Create signature matrix using MinHashing: 79.59212s
Find candidates with LSH: 0.00027s


[('metamorphosis.txt', 1.0)]

In [None]:
fsd.find_similar_documents_lsh("shingling_test.txt",
                               number_of_bands=5,
                               signature_matrix_length=50)

Create signature matrix using MinHashing: 132.35803s
Find candidates with LSH: 0.00049s


[('aliceinwonderland.txt', 0.2)]

Using LSH for similarity search, we try whether it can find a perfect match, and also the excerpt from a book. It comes as no surprise that inputting a document from its corpus has a 100% match with one of the documents from the corpus. Furthermore, it was able to find the book the test excerpt was taken from.

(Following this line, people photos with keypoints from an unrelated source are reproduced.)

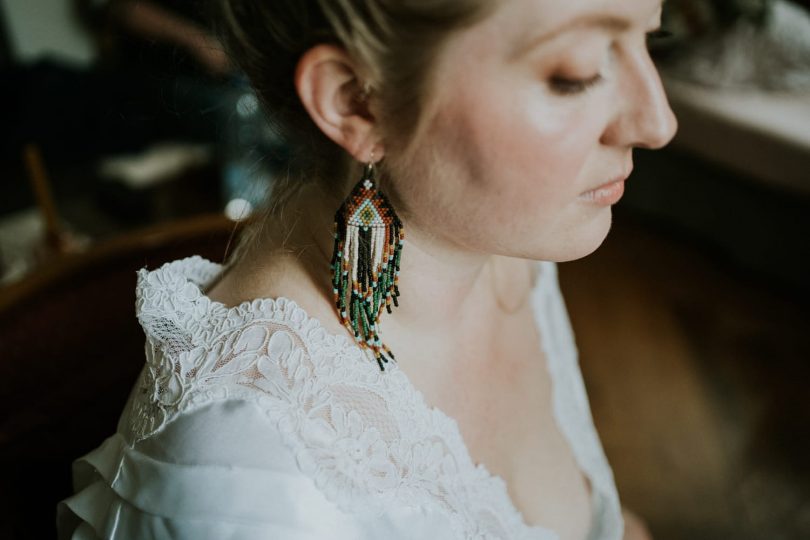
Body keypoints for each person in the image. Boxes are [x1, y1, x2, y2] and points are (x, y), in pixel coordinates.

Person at [57, 0, 677, 538]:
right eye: (576, 73)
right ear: (358, 102)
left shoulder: (506, 239)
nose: (658, 122)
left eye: (653, 38)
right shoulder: (253, 481)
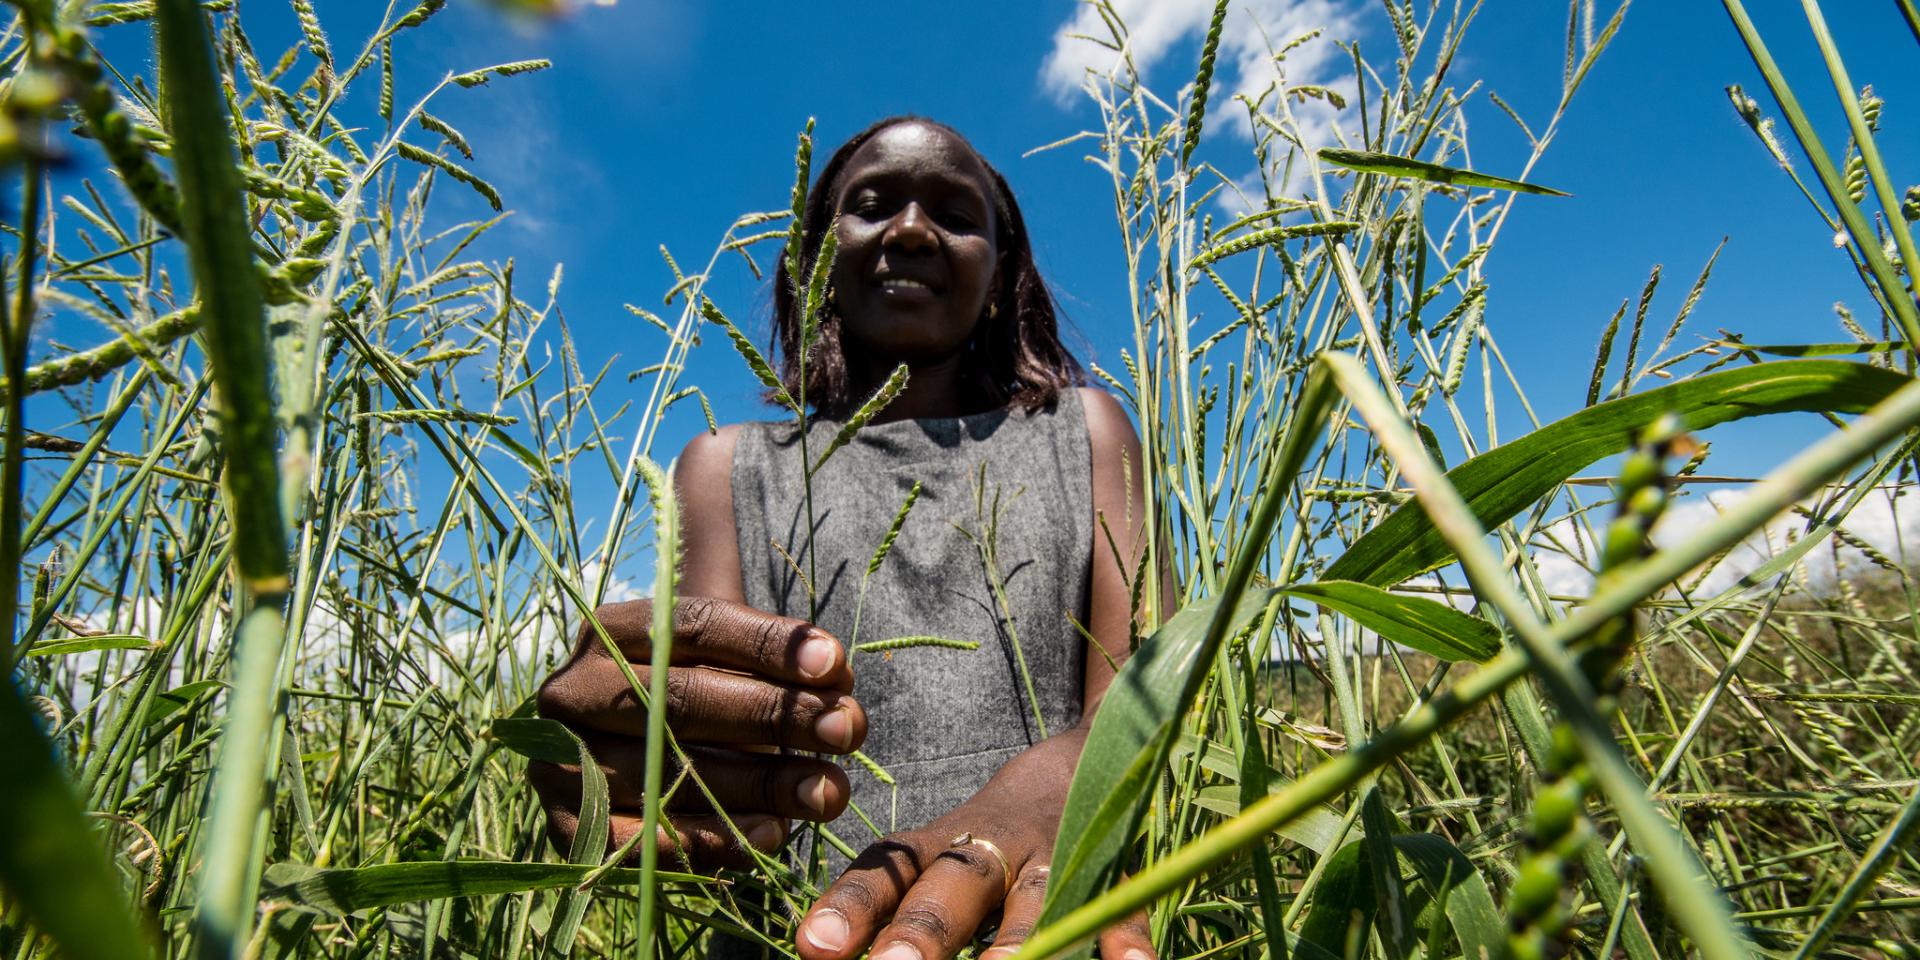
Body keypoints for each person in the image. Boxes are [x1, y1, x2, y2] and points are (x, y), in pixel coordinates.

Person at [531, 116, 1157, 960]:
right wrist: (635, 754)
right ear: (817, 261)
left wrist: (1068, 787)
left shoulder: (1083, 430)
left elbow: (1147, 692)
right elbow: (715, 741)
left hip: (1054, 916)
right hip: (804, 927)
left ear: (1003, 272)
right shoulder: (727, 467)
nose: (910, 229)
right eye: (872, 206)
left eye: (955, 214)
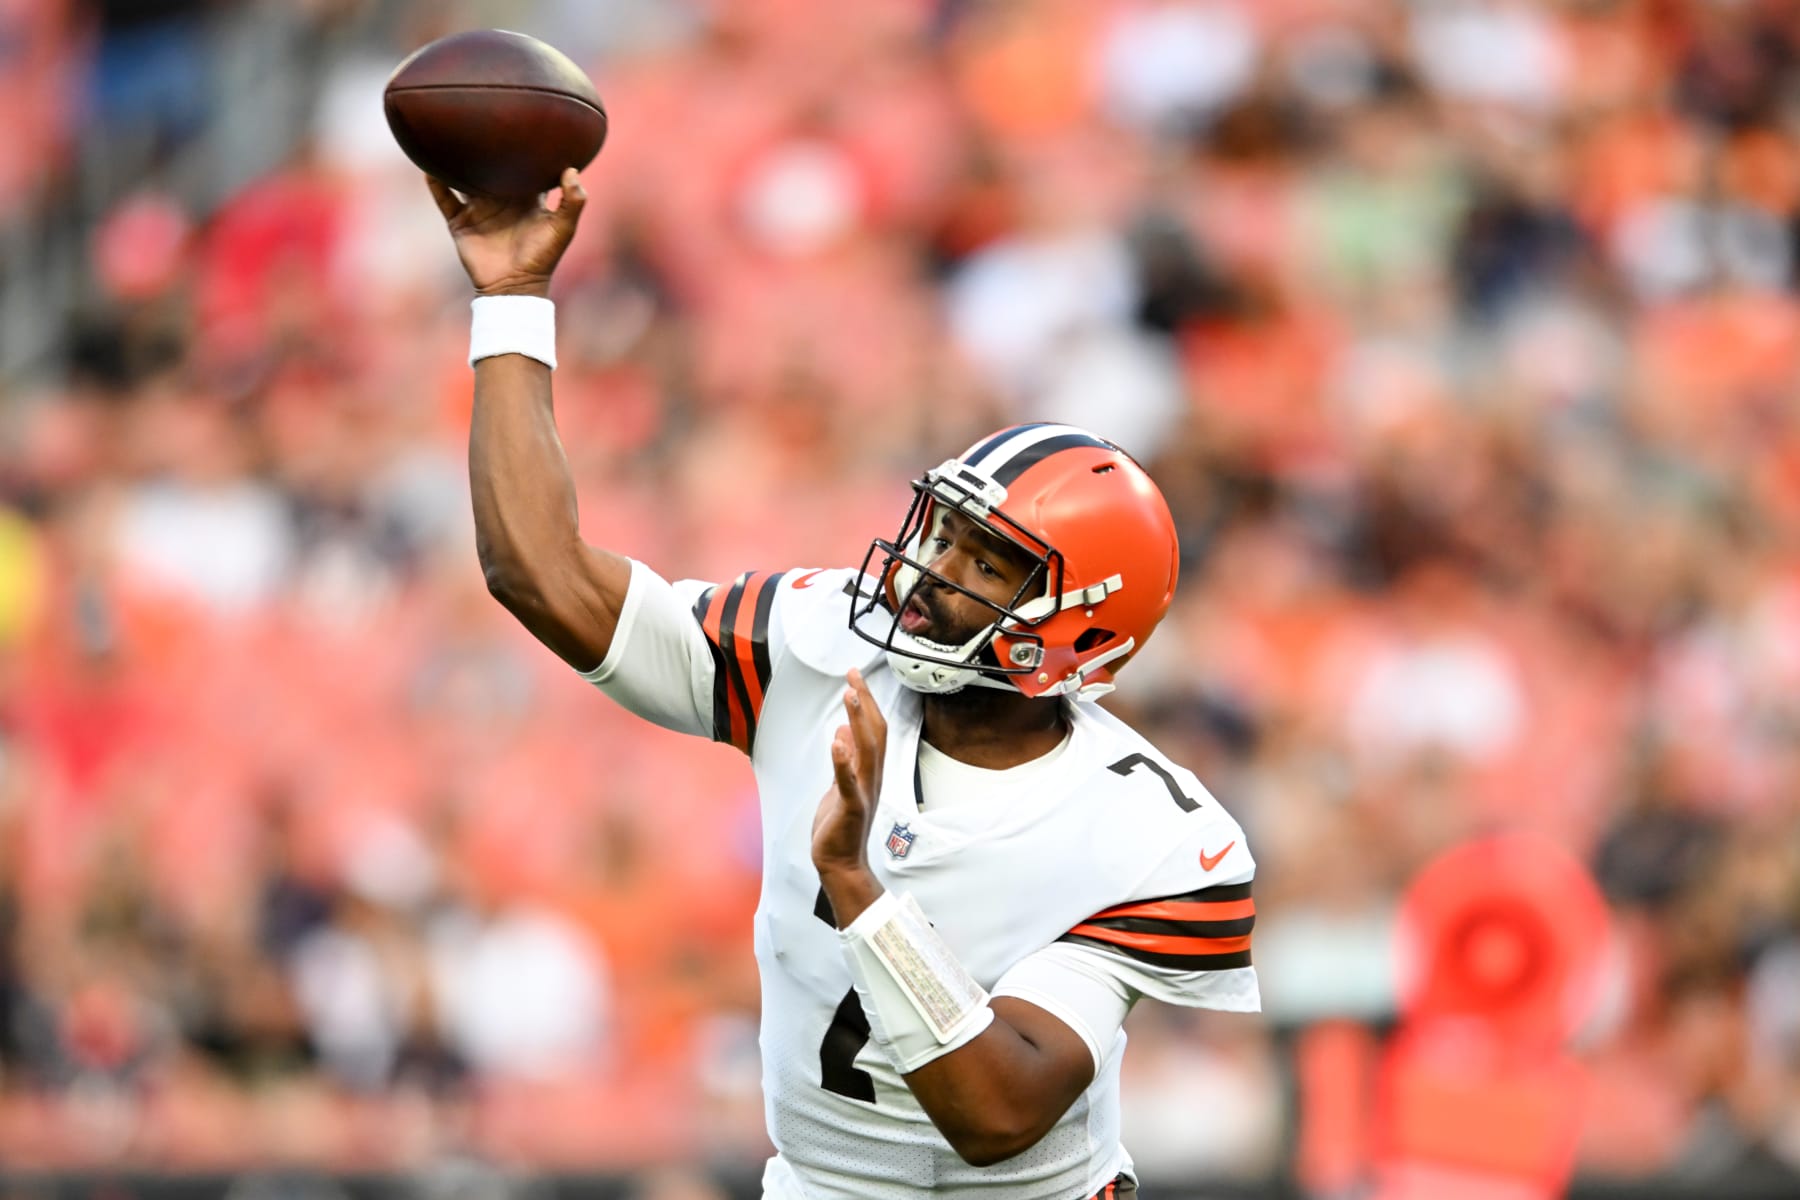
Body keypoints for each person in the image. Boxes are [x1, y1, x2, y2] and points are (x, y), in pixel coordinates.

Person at [427, 168, 1259, 1200]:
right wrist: (513, 300)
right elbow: (537, 571)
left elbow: (999, 1116)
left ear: (1078, 630)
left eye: (984, 563)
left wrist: (861, 892)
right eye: (942, 531)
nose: (929, 568)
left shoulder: (1153, 834)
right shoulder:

Computing Jaccard similarity and LHS are both very fast, however, the  problem with this implementation is the recomputation of the whole signature matrix for every input, which is necessary here, as the shingles of the input are not known in advance. This is the most time consuming procedure of the LSH process; LSH requires these signatures while Jaccard doesn't. This could be avoided by saving the permutations on the whole shingle-by-document matrix and applying them only to the new input, thus saving a lot of time. When the signature matrix is known, our results indicate that the actual process of finding similar items is faster when using LSH as opposed to computing the Jaccard similarities directly. It should also be noted that the benefits of using LSH are more obvious when the corpus is very large, as the number of candidate pairs will probably be much lower than the number of pairs overall in that case. It is also worth discussing the impact that the number of bands has on the effectiveness of LSH. If the algorithm has a hard time finding candidate pairs, it might be a good idea to increase the number of bands. Indeed, while testing our code, it was sometimes hard to find any candidates at all when this number remained low. This is of course a trade-off between speed and effectiveness as a higher number of bands will negatively impact the runtime of the algorithm.